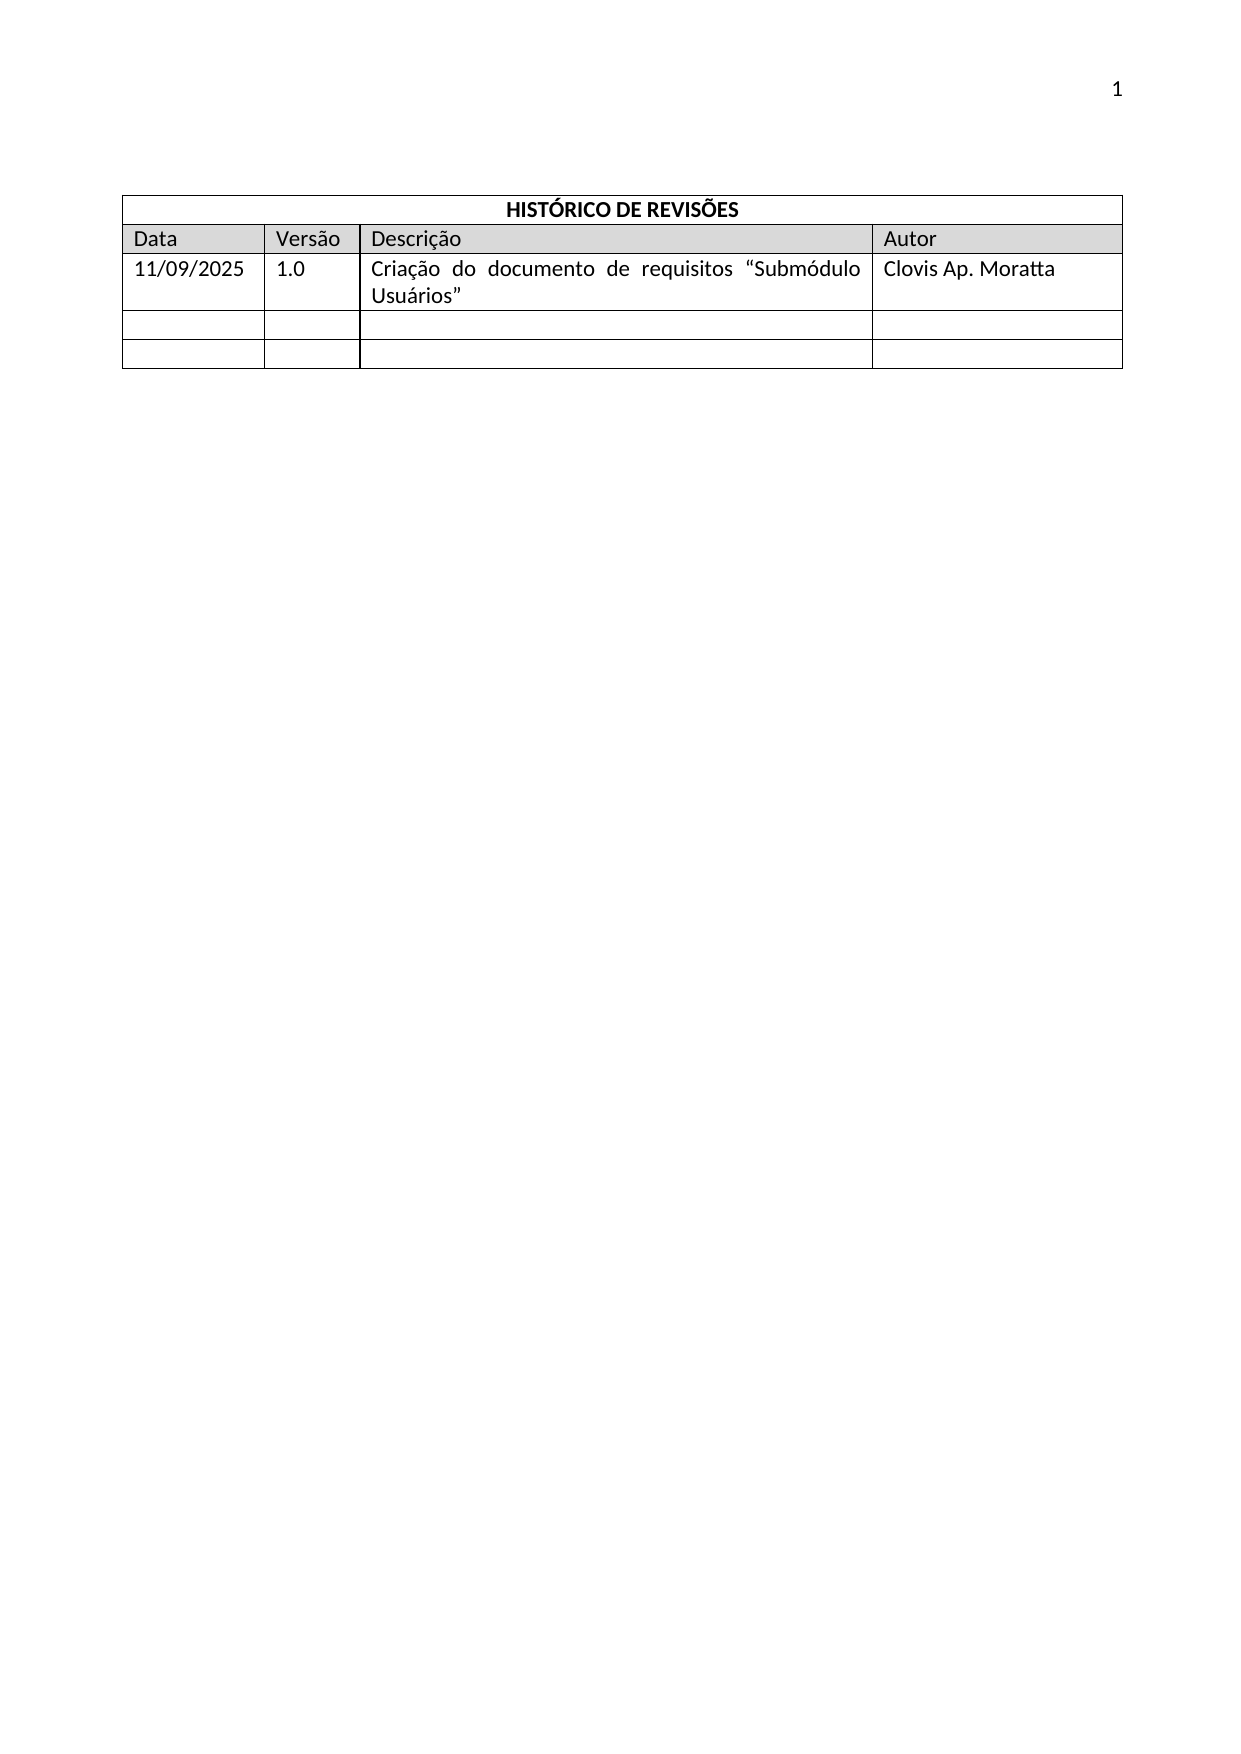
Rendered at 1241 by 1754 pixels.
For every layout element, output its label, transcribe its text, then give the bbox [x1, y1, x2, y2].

table_cell [361, 311, 872, 339]
table_cell Descrição [361, 225, 872, 253]
table_cell 11/09/2025 [123, 254, 264, 310]
table_cell [123, 340, 264, 368]
table_cell Criação do documento de requisitos “Submódulo Usuários” [361, 254, 872, 310]
table_cell 1.0 [265, 254, 359, 310]
table_cell Versão [265, 225, 359, 253]
table_header HISTÓRICO DE REVISÕES [123, 196, 1122, 223]
table_cell Clovis Ap. Moratta [873, 254, 1122, 310]
table_cell Autor [873, 225, 1122, 253]
table_cell [123, 311, 264, 339]
table_cell [361, 340, 872, 368]
table_cell Data [123, 225, 264, 253]
table_cell [873, 311, 1122, 339]
table_cell [265, 340, 359, 368]
table_cell [873, 340, 1122, 368]
table_cell [265, 311, 359, 339]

------

- WHAT IS REQUIRED: Your task is to restate, word for word, the line with "For every layout" and all lines after it, ending with the last line of the data.

- SOLUTION TO THE PROBLEM:
For every layout element, output its label, transcribe its text, then give the bbox [x1, y1, x2, y2].

table_cell [361, 311, 872, 339]
table_cell Descrição [361, 225, 872, 253]
table_cell 11/09/2025 [123, 254, 264, 310]
table_cell [123, 340, 264, 368]
table_cell Criação do documento de requisitos “Submódulo Usuários” [361, 254, 872, 310]
table_cell 1.0 [265, 254, 359, 310]
table_cell Versão [265, 225, 359, 253]
table_header HISTÓRICO DE REVISÕES [123, 196, 1122, 223]
table_cell Clovis Ap. Moratta [873, 254, 1122, 310]
table_cell Autor [873, 225, 1122, 253]
table_cell [123, 311, 264, 339]
table_cell [361, 340, 872, 368]
table_cell Data [123, 225, 264, 253]
table_cell [873, 311, 1122, 339]
table_cell [265, 340, 359, 368]
table_cell [873, 340, 1122, 368]
table_cell [265, 311, 359, 339]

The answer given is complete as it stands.